Brian Steinwurtzel, the co-CEO of GFP Real Estate, a major commercial owner in the area, said he was supportive of the rezoning. And he argued that the blocks between Eighth and Ninth avenues would work better than the ones between Seventh and Eighth.
“The building stock that is there is easier to convert, or it’s smaller and easier to take down in order to build new,” he said. “For smaller properties, demolition is not just less expensive, it’s the time. The cost of equity and debt is somewhere between 15 and 20 percent a year. So, in order for an investor to go forward with a project, they have to believe they will earn greater than a 20 percent return per year on the project. And every month you have to wait to start the project lowers your return.”
And, if the city wants to see a large number of residential conversions, there needs to be a tax abatement to offset the cost, Steinwurtzel said. “The low-hanging fruit will be converted or built quickly. The more complicated and longer projects may take longer or not happen without financial incentive or a collapse in building prices.”
Investment sales broker David Schechtman put it even more bluntly.

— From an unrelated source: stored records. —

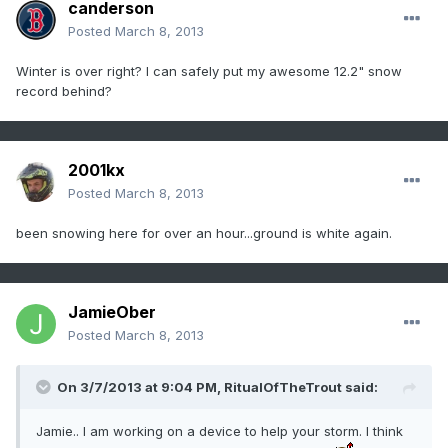
canderson
Posted
March 8, 2013
Winter is over right? I can safely put my awesome 12.2" snow
record behind?
2001kx
Posted
March 8, 2013
been snowing here for over an hour...ground is white again.
JamieOber
Posted
March 8, 2013
On 3/7/2013 at 9:04 PM, RitualOfTheTrout said:
Jamie.. I am working on a device to help your storm. I think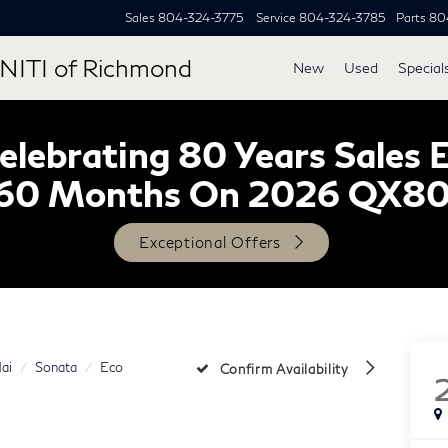
Sales
804-324-3775
Service
804-324-3785
Parts
80
NITI of Richmond
New
Used
Special
lebrating 80 Years Sales 
60 Months On 2026 QX8
Exceptional Offers
ai
Sonata
Eco
Confirm Availability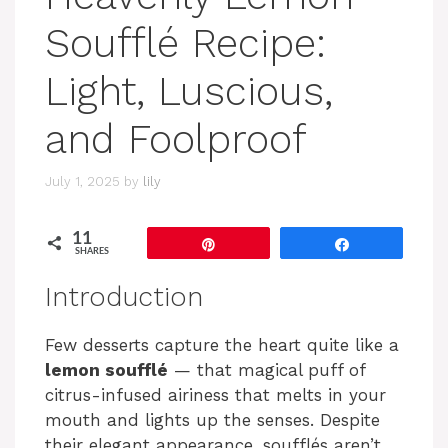
Soufflé Recipe:
Light, Luscious,
and Foolproof
July 1, 2025
by
lily
11
Pin
Share
SHARES
Introduction
Few desserts capture the heart quite like a
lemon soufflé
— that magical puff of
citrus-infused airiness that melts in your
mouth and lights up the senses. Despite
their elegant appearance, soufflés aren’t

“The Garment District used to be bustling with activity,” he said. “It’s now pockmarked with tourist hotels, some signs of life in really decent food and beverage, a handful of well-done buildings — but mostly antiquated office buildings with tons of vacancy. The only way to increase value and spur activity in that neighborhood is to legislate value into those buildings. Now, more so than ever, when values have declined and will continue to do so, some of these buildings are worth only the dirt on which they’re built, if that.”